Le ministre de l’Information de la Tanzanie, Jerry Silaa, a confirmé le blocage du réseau social X dans une déclaration à la chaîne de télévision publique, mercredi 4 juin. Comme par hasard, ce verrouillage intervient à quelques semaines des élections. Les restrictions d’accès à X décretées par le gouvernement tanzanien, ravivent les inquiétudes de la société civile qui redoute un recul des libertés à l’approche des eléctions générales
Les autorités ont défendu leur décision en accusant l’ex-Twitter de diffuser du «contenu sexuel explicite, y compris du contenu pornographique entre personnes de même sexe,» en violation des directives nationales d’éthique en vigueur. En réalité, l’objectif est de géner l’opposition à faire campagne.
L’annonce est intervenue alors que les limitations d’accès au réseau X étaient déjà largement en place. Le gouvernement a également lié cette suspension à une série de cyberattaques ayant compromis plusieurs comptes officiels- dont ceux de la police nationale et de l’administration fiscale- qui ont ensuite été utilisés pour diffuser des images pornographiques et de fausses informations, notamment une rumeur sur la mort de la présidente Samia Suluhu Hassan.

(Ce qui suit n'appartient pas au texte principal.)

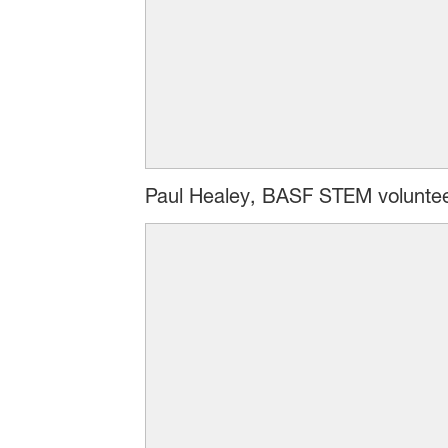
Paul Healey, BASF STEM volunteer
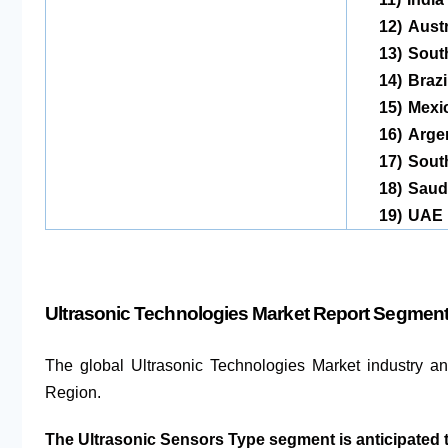
12)
Austr
13)
Sout
14)
Brazi
15)
Mexi
16)
Arge
17)
South
18)
Saudi
19)
UAE
Ultrasonic Technologies Market Report Segment
The global Ultrasonic Technologies Market industry a
Region.
The Ultrasonic Sensors Type segment is anticipated 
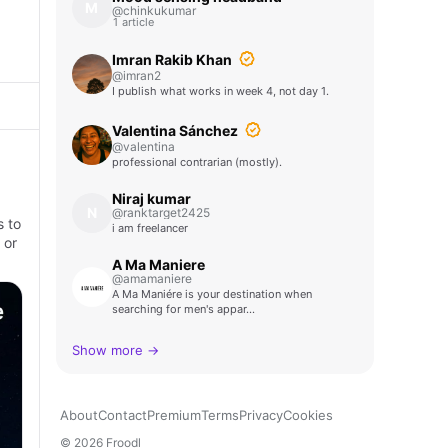
M
@chinkukumar
1 article
Imran Rakib Khan
@imran2
I publish what works in week 4, not day 1.
Valentina Sánchez
@valentina
professional contrarian (mostly).
Niraj kumar
N
@ranktarget2425
s to
i am freelancer
 or
A Ma Maniere
@amamaniere
A Ma Maniére is your destination when
searching for men's appar…
Show more →
About
Contact
Premium
Terms
Privacy
Cookies
© 2026 Froodl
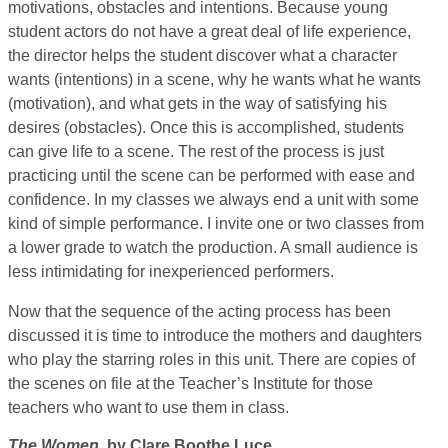
motivations, obstacles and intentions. Because young
student actors do not have a great deal of life experience,
the director helps the student discover what a character
wants (intentions) in a scene, why he wants what he wants
(motivation), and what gets in the way of satisfying his
desires (obstacles). Once this is accomplished, students
can give life to a scene. The rest of the process is just
practicing until the scene can be performed with ease and
confidence. In my classes we always end a unit with some
kind of simple performance. I invite one or two classes from
a lower grade to watch the production. A small audience is
less intimidating for inexperienced performers.
Now that the sequence of the acting process has been
discussed it is time to introduce the mothers and daughters
who play the starring roles in this unit. There are copies of
the scenes on file at the Teacher’s Institute for those
teachers who want to use them in class.
The Women,
by Clare Boothe Luce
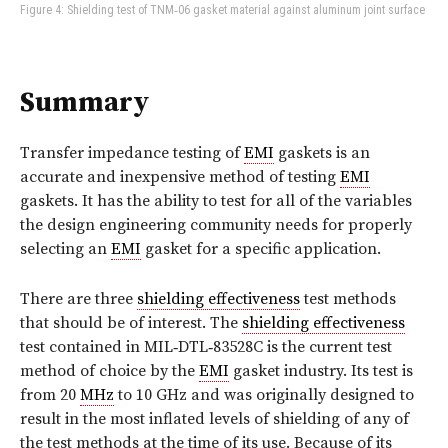
Figure 4: Shielding test of TNM‑06 gasket material against aluminum joint surface
Summary
Transfer impedance testing of
EMI
gaskets is an
accurate and inexpensive method of testing
EMI
gaskets. It has the ability to test for all of the variables
the design engineering community needs for properly
selecting an
EMI
gasket for a specific application.
There are three
shielding effectiveness
test methods
that should be of interest. The
shielding effectiveness
test contained in MIL‑DTL‑83528C is the current test
method of choice by the
EMI
gasket industry. Its test is
from 20
MHz
to 10 GHz and was originally designed to
result in the most inflated levels of shielding of any of
the test methods at the time of its use. Because of its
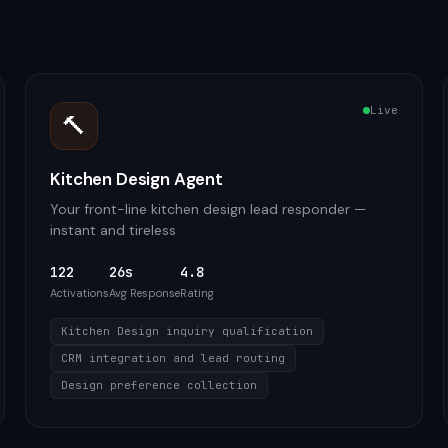
Live
🔨
Kitchen Design Agent
Your front-line kitchen design lead responder —
instant and tireless
122
26s
4.8
Activations
Avg Response
Rating
Kitchen Design inquiry qualification
CRM integration and lead routing
Design preference collection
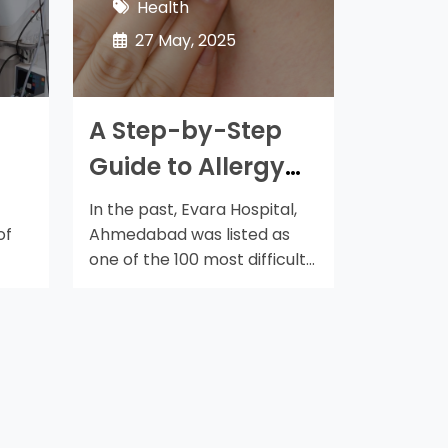
Health
27 May, 2025
A Step-by-Step
Guide to Allergy
Treatment in
In the past, Evara Hospital,
Ahmedabad
of
Ahmedabad was listed as
one of the 100 most difficult
places…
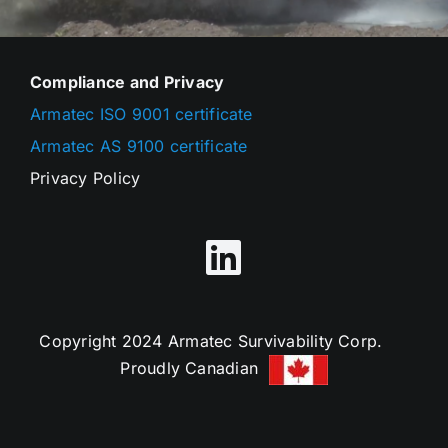
Compliance and Privacy
Armatec ISO 9001 certificate
Armatec AS 9100 certificate
Privacy Policy
Copyright 2024 Armatec Survivability Corp.
Proudly Canadian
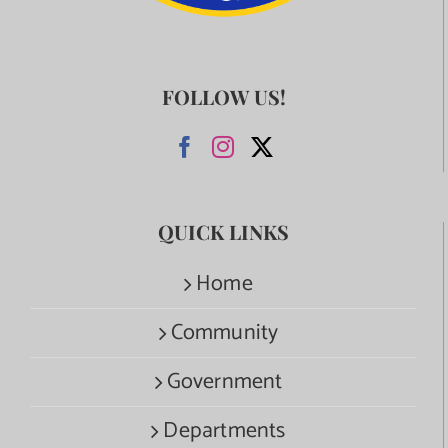
FOLLOW US!
QUICK LINKS
Home
Community
Government
Departments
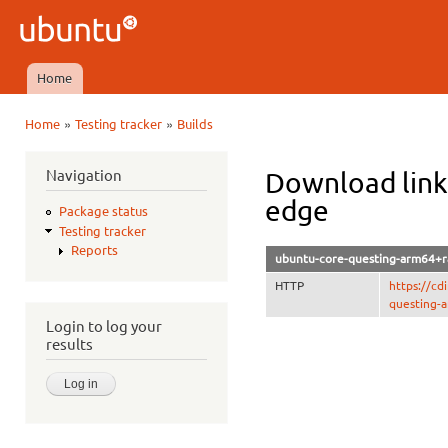
Ski
mai
Ubuntu
con
QA
Home
Main menu
»
»
Home
Testing tracker
Builds
You are here
Navigation
Download link
edge
Package status
Testing tracker
Reports
ubuntu-core-questing-arm64+ra
HTTP
https://c
questing-a
Login to log your
results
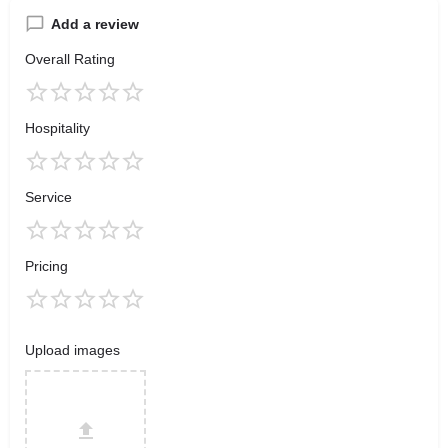
Add a review
Overall Rating
Hospitality
Service
Pricing
Upload images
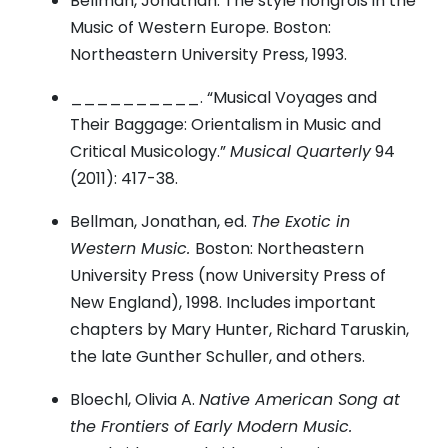
Bellman, Jonathan. The style hongrois in the
Music of Western Europe. Boston:
Northeastern University Press, 1993.
__________. “Musical Voyages and
Their Baggage: Orientalism in Music and
Critical Musicology.”
Musical Quarterly
94
(2011): 417-38.
Bellman, Jonathan, ed.
The Exotic in
Western Music.
Boston: Northeastern
University Press (now University Press of
New England), 1998. Includes important
chapters by Mary Hunter, Richard Taruskin,
the late Gunther Schuller, and others.
Bloechl, Olivia A.
Native American Song at
the Frontiers of Early Modern Music.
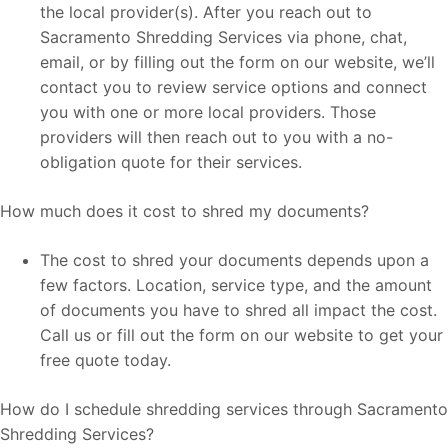
the local provider(s). After you reach out to
Sacramento Shredding Services via phone, chat,
email, or by filling out the form on our website, we’ll
contact you to review service options and connect
you with one or more local providers. Those
providers will then reach out to you with a no-
obligation quote for their services.
How much does it cost to shred my documents?
The cost to shred your documents depends upon a
few factors. Location, service type, and the amount
of documents you have to shred all impact the cost.
Call us or fill out the form on our website to get your
free quote today.
How do I schedule shredding services through Sacramento
Shredding Services?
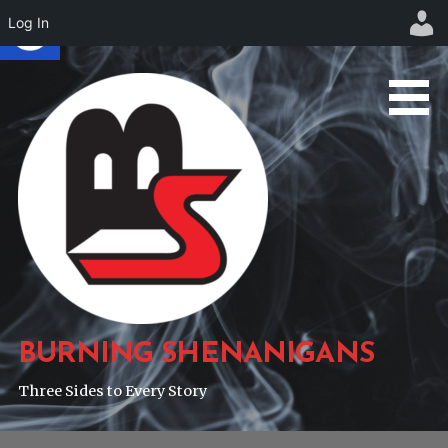
Log In
Skip
to
content
BURNING SHENANIGANS
Three Sides to Every Story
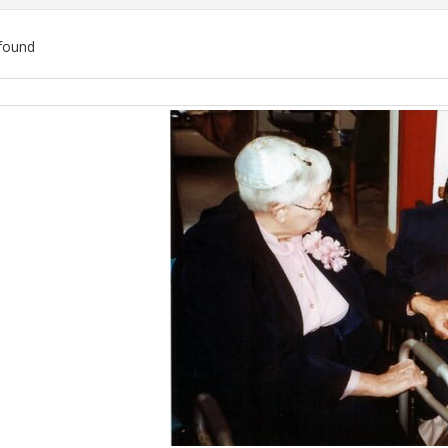
found
ch
lts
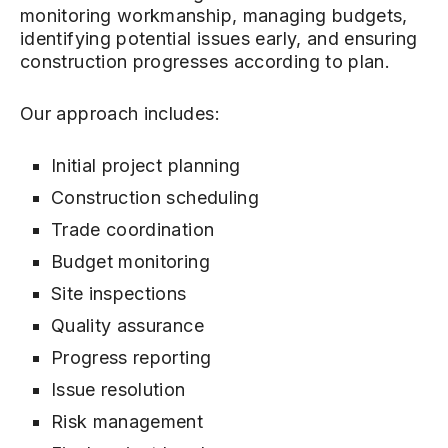
monitoring workmanship, managing budgets,
identifying potential issues early, and ensuring
construction progresses according to plan.
Our approach includes:
Initial project planning
Construction scheduling
Trade coordination
Budget monitoring
Site inspections
Quality assurance
Progress reporting
Issue resolution
Risk management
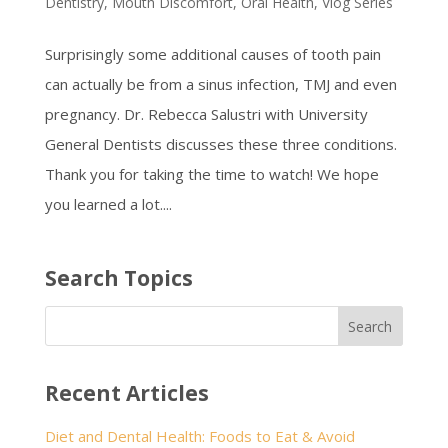
Dentistry
,
Mouth Discomfort
,
Oral Health
,
Vlog Series
Surprisingly some additional causes of tooth pain
can actually be from a sinus infection, TMJ and even
pregnancy. Dr. Rebecca Salustri with University
General Dentists discusses these three conditions.
Thank you for taking the time to watch! We hope
you learned a lot....
Search Topics
Recent Articles
Diet and Dental Health: Foods to Eat & Avoid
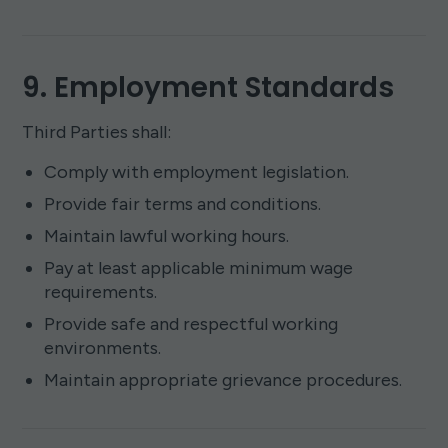
9. Employment Standards
Third Parties shall:
Comply with employment legislation.
Provide fair terms and conditions.
Maintain lawful working hours.
Pay at least applicable minimum wage
requirements.
Provide safe and respectful working
environments.
Maintain appropriate grievance procedures.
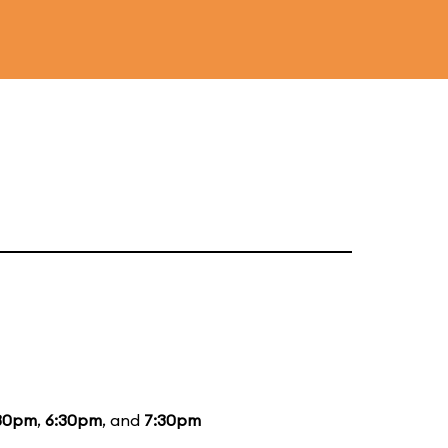
30pm
,
6:30pm
, and
7:30pm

Le blocage de X s’inscrit dans une démarche plus large de contrôle des plateformes numériques, selon M. Silaa qui a reconnu que certains contenus sur YouTube avaient également été rendus inaccessibles, présentant ces mesures comme un moyen de « protéger les consommateurs.»
D’après le Centre juridique et des droits de l’homme (LHRC), une ONG tanzanienne, la non-disponibilité d’autres applications comme Clubhouse et Telegram suggère plutôt une stratégie plus vaste de filtrage d’Internet.
Cette manœuvre gouvernementale soulève des préoccupations majeures concernant la liberté d’expression et l’accès à l’information en Tanzanie. Le LHRC a qualifié l’action du ministre de « modèle inquiétant de répression numérique », rappelant un précédent où les plateformes de médias sociaux avaient connu une fermeture similaire lors des élections de 2020.
La présidente Samia Suluhu Hassan, qui se prépare à briguer un premier mandat électif après avoir succédé à John Magufuli en 2021, est accusée par ses détracteurs de dérives autoritaires.